There’s a lot of information about smart contracts, you can separate the smart contract code of the business from the controller, and our business will change. For a smart contract, once it enters the blockchain, it cannot be changed. Then you have to write a new contract to replace it, but there is only one exposed interface to separate the controller from the business layer. You just need to change the controller to the address of the business contract below. And a train of thought, we may be in inside put some smart contracts such as data storage, the data, but once the new business implementation, this data is not common, the two smart contract although similar, but the data is not universal, we divide data separate out, the data is also a contract, don’t need too much of the design of complex, Can also be used by the business layer above.

4.4 Smart contracts are not smart, but have too many holes

Smart contract itself has many restrictions, such as the number of parameters, the fixed length of the return value, and the size of the smart contract cannot be set too large. Therefore, smart contract still needs some time to be optimized from the current perspective.

4.5 Smart contract design mode, using a single contract

Because it has some problems of its own, so the ideal design pattern, with the controller layer and the data store layer, we don’t want either, is to start with one contract, or one type of contract to do all the work. And it turns out that once you get rid of those layers, you can’t do a lot of things that way, so the way we develop smart contracts is the same way we write code, you define return values, you define variable vectors, you can’t do that, and you end up doing that with a single contract.

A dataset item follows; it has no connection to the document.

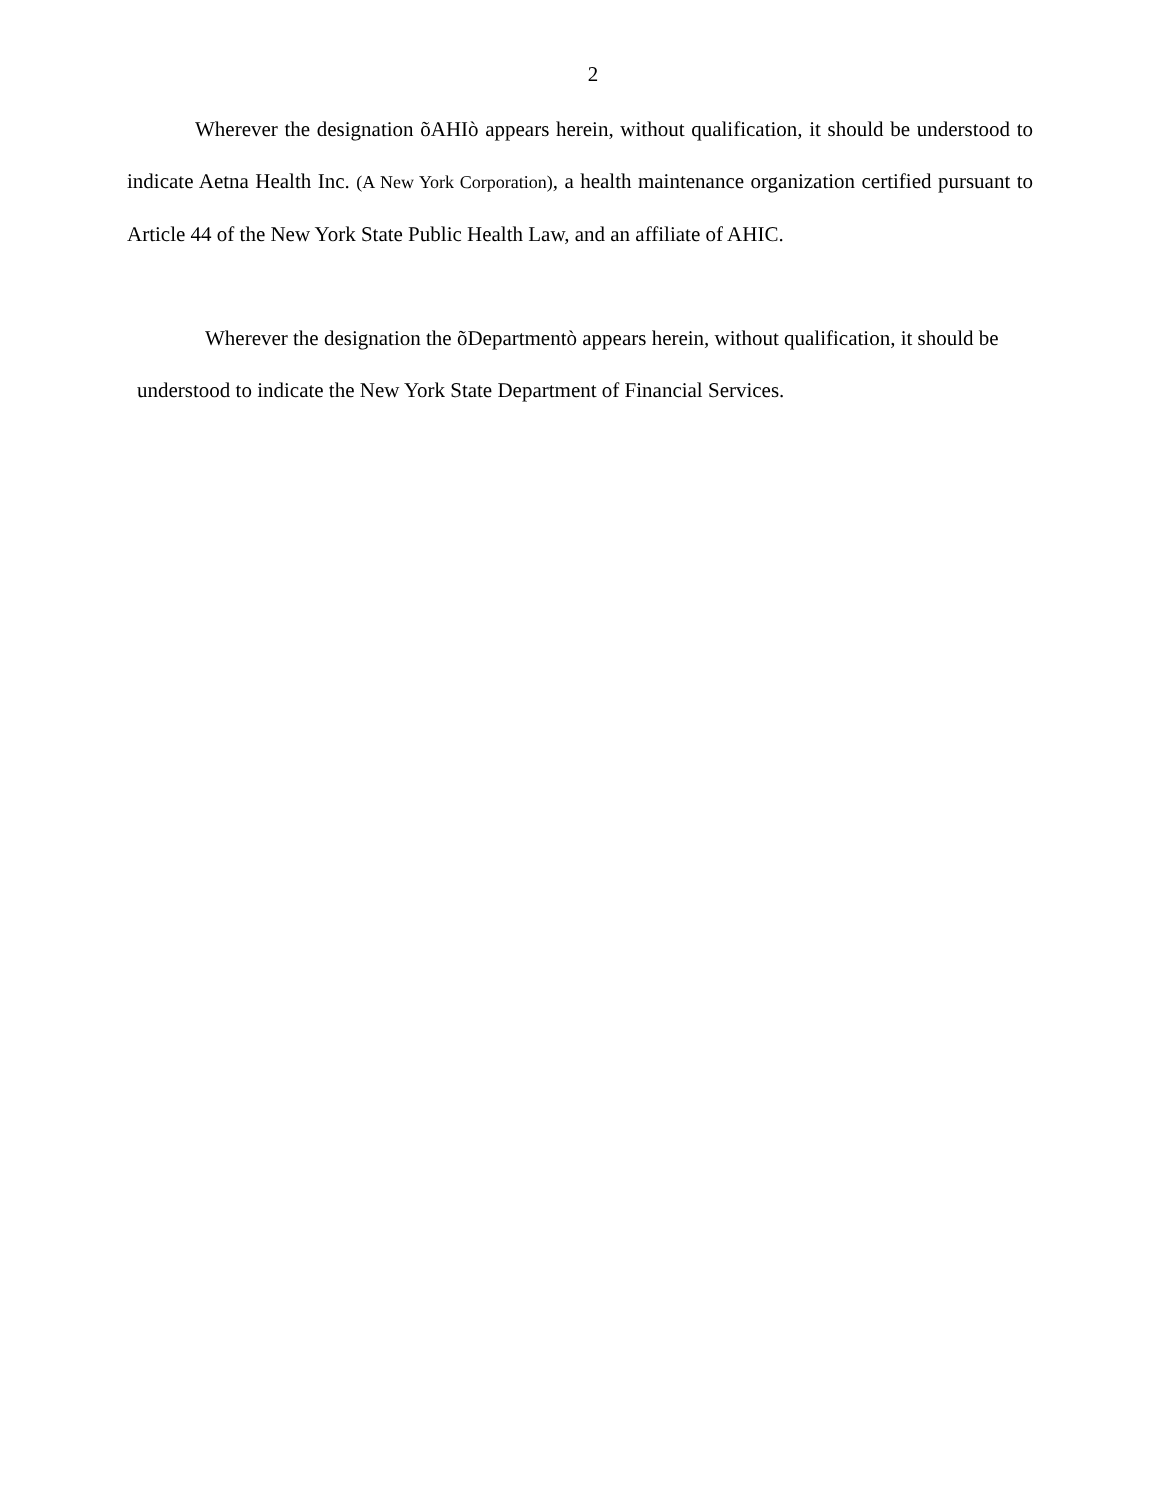2
Wherever the designation õAHIò appears herein, without qualification, it should be understood to indicate Aetna Health Inc. (A New York Corporation), a health maintenance organization certified pursuant to Article 44 of the New York State Public Health Law, and an affiliate of AHIC.
Wherever the designation the õDepartmentò appears herein, without qualification, it should be understood to indicate the New York State Department of Financial Services.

5. Problems exposed under pressure test

5.1 There will be no stress testing scenarios for the Ethereum public chain, which will require a lot of optimization and testing



5.2 Traffic control/retransmission mechanism

The simplest point is through some flow control and retransmission mechanism, when we call external business, we are not directly connected to the witness node, but the gateway node, the code is the same, there will be a limit on all requests. After a certain point the request is rejected.

5.2.1 Check whether the transaction request reaches the upper limit

 

The actual code implementation, control the interface to call, we do not want to affect the P2P network.

5.2.2 Retransmission mechanism to prevent p2p network transaction broadcast failure

 

This problem is not likely to occur when the size of the node is very large, but it can occur when the size is small. We added the retransmission mechanism to the pending List in the program.